Content starts

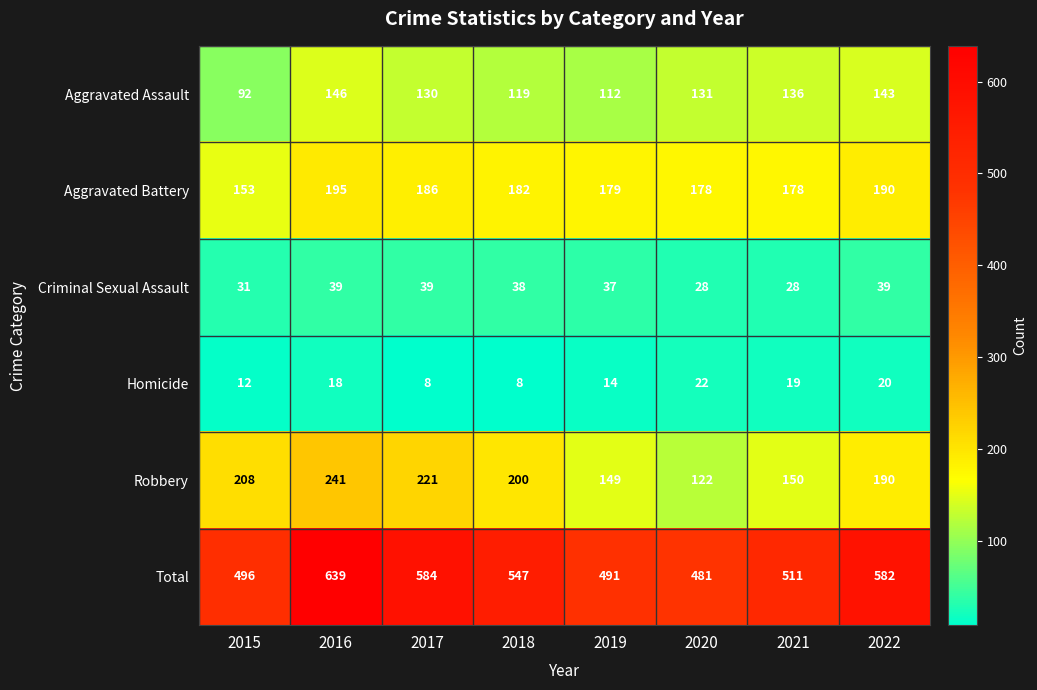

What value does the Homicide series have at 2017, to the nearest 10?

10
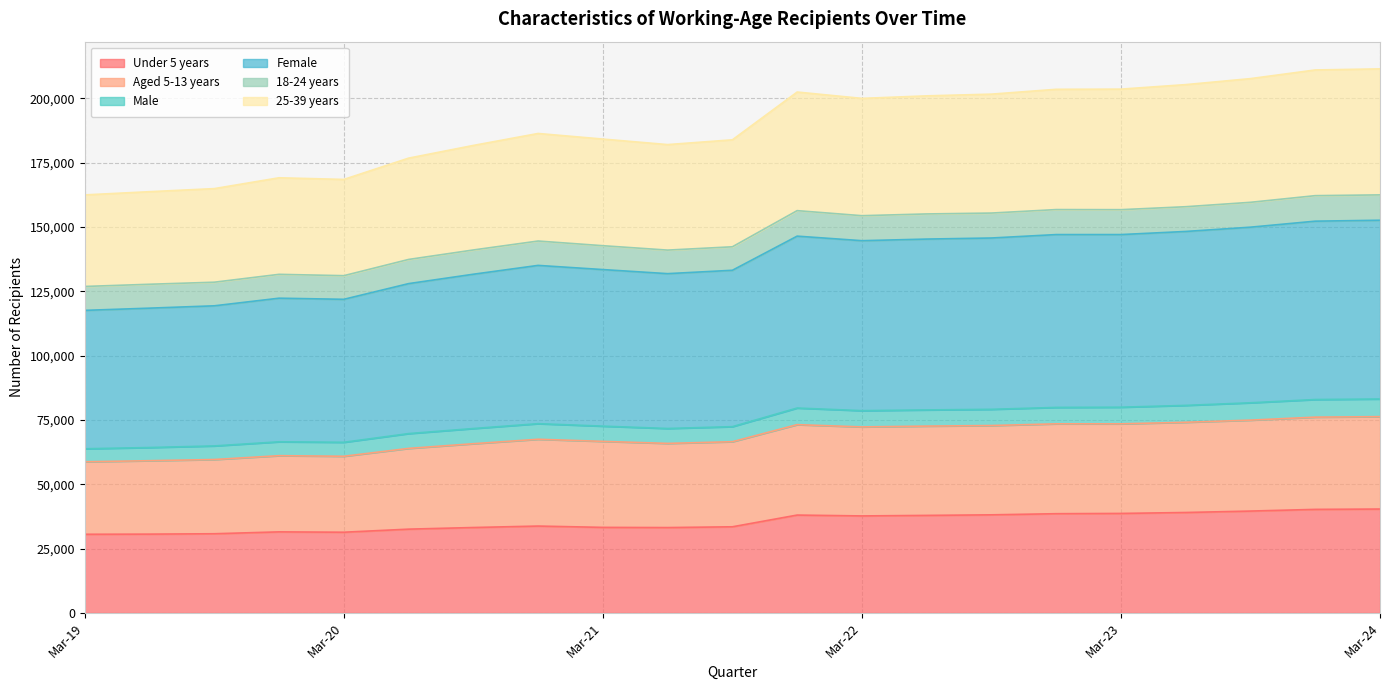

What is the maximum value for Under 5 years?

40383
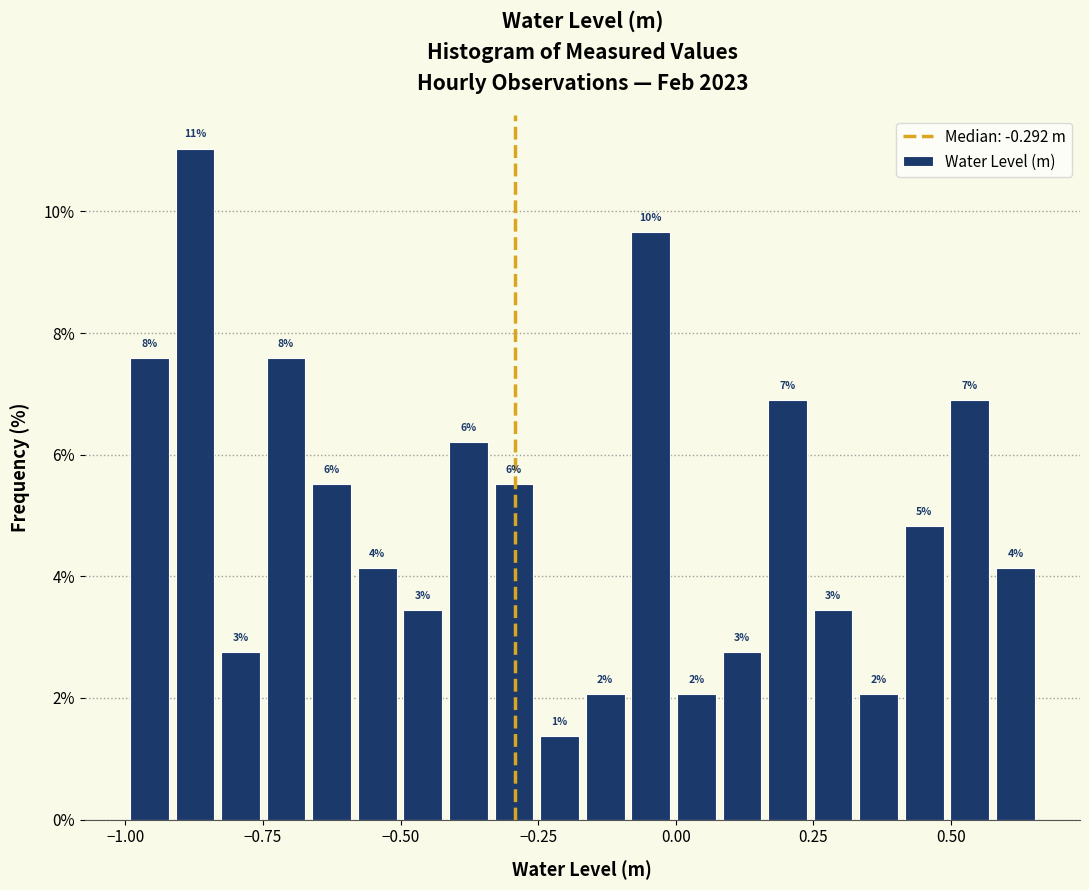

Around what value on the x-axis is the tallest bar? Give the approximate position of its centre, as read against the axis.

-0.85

Content ends

YOUR GOAL: Convert the rows above into a JSON list of strings, one string per line, with blank lines skipped. Leave the pictures out of the list.

EXPECTED ANSWER:
[
  "What value does the Homicide series have at 2017, to the nearest 10?",
  "10",
  "What is the maximum value for Under 5 years?",
  "40383",
  "Around what value on the x-axis is the tallest bar? Give the approximate position of its centre, as read against the axis.",
  "-0.85"
]